Exercise prompt » No pictures in the copy. Write out the listing below exactly.

Data excerpt »
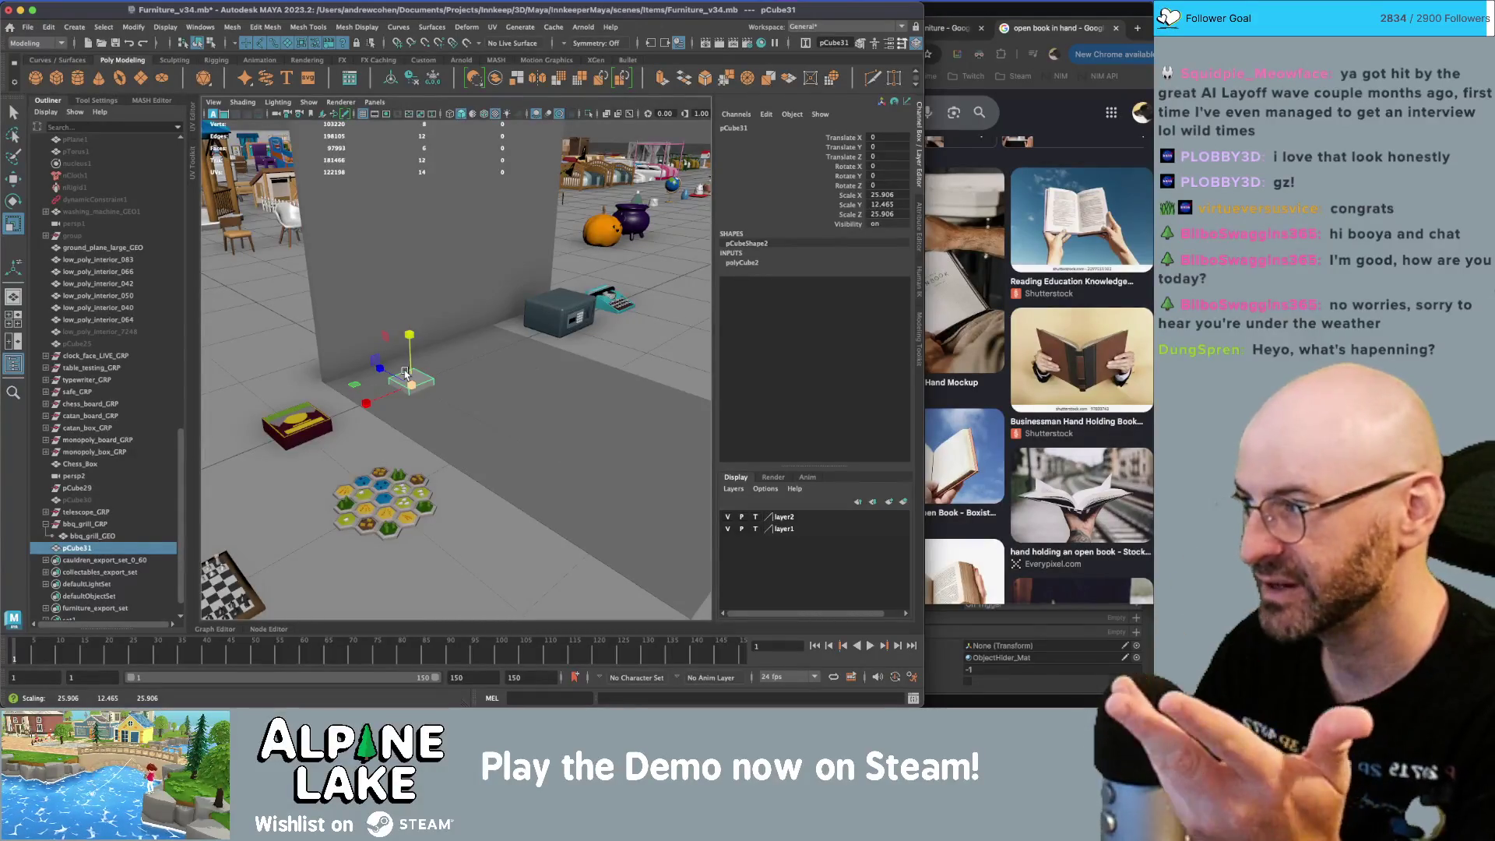
pyautogui.press('f')
pyautogui.scroll(-5, 460, 322)
pyautogui.press('w')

Reply »
pyautogui.press('f')
pyautogui.scroll(-5, 460, 322)
pyautogui.press('w')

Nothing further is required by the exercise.